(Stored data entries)
_ _ _

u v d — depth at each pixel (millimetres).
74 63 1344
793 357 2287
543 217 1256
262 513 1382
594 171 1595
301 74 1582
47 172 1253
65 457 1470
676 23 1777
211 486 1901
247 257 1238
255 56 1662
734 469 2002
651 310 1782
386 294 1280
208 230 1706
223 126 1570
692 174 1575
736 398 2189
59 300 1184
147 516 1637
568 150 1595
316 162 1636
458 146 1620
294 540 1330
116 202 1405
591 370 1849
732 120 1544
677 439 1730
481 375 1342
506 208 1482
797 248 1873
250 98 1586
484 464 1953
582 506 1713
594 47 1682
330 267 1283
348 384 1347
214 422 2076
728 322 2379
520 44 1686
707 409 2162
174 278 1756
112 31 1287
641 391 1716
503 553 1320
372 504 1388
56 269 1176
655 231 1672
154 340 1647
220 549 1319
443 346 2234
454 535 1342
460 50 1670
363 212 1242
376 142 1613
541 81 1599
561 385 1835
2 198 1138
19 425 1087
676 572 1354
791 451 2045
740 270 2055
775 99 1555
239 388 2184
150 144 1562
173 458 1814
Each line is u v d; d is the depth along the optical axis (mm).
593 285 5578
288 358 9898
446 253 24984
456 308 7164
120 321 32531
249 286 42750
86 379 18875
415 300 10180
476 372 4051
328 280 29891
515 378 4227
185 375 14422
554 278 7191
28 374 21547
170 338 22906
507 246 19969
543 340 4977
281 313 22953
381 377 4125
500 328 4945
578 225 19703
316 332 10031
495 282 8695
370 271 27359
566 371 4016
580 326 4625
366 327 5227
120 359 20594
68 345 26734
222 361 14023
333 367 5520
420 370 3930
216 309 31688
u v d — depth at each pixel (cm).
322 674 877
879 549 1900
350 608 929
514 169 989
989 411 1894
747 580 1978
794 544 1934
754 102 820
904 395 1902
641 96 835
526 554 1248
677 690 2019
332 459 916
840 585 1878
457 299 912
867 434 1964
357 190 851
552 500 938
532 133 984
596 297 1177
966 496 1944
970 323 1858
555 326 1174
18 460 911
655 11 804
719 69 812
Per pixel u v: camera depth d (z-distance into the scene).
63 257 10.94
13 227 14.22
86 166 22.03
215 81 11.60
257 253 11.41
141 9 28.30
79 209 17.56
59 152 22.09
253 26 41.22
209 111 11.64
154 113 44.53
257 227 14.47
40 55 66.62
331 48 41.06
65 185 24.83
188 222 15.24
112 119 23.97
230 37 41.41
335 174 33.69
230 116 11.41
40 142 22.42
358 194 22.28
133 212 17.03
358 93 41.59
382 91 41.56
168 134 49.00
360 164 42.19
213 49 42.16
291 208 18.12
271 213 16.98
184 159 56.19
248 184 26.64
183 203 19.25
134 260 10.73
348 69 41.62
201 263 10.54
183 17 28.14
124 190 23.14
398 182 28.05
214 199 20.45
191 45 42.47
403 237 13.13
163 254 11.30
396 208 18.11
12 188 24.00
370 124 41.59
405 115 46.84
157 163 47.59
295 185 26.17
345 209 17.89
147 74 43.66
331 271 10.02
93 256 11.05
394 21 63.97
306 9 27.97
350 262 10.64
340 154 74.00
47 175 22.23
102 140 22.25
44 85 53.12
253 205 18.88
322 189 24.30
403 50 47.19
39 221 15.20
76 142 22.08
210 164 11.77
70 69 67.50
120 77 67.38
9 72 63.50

_ _ _

Begin at the first line of the entries above and copy every line exactly, ending with the line that contains "775 99 1555".

Response >>
u v d — depth at each pixel (millimetres).
74 63 1344
793 357 2287
543 217 1256
262 513 1382
594 171 1595
301 74 1582
47 172 1253
65 457 1470
676 23 1777
211 486 1901
247 257 1238
255 56 1662
734 469 2002
651 310 1782
386 294 1280
208 230 1706
223 126 1570
692 174 1575
736 398 2189
59 300 1184
147 516 1637
568 150 1595
316 162 1636
458 146 1620
294 540 1330
116 202 1405
591 370 1849
732 120 1544
677 439 1730
481 375 1342
506 208 1482
797 248 1873
250 98 1586
484 464 1953
582 506 1713
594 47 1682
330 267 1283
348 384 1347
214 422 2076
728 322 2379
520 44 1686
707 409 2162
174 278 1756
112 31 1287
641 391 1716
503 553 1320
372 504 1388
56 269 1176
655 231 1672
154 340 1647
220 549 1319
443 346 2234
454 535 1342
460 50 1670
363 212 1242
376 142 1613
541 81 1599
561 385 1835
2 198 1138
19 425 1087
676 572 1354
791 451 2045
740 270 2055
775 99 1555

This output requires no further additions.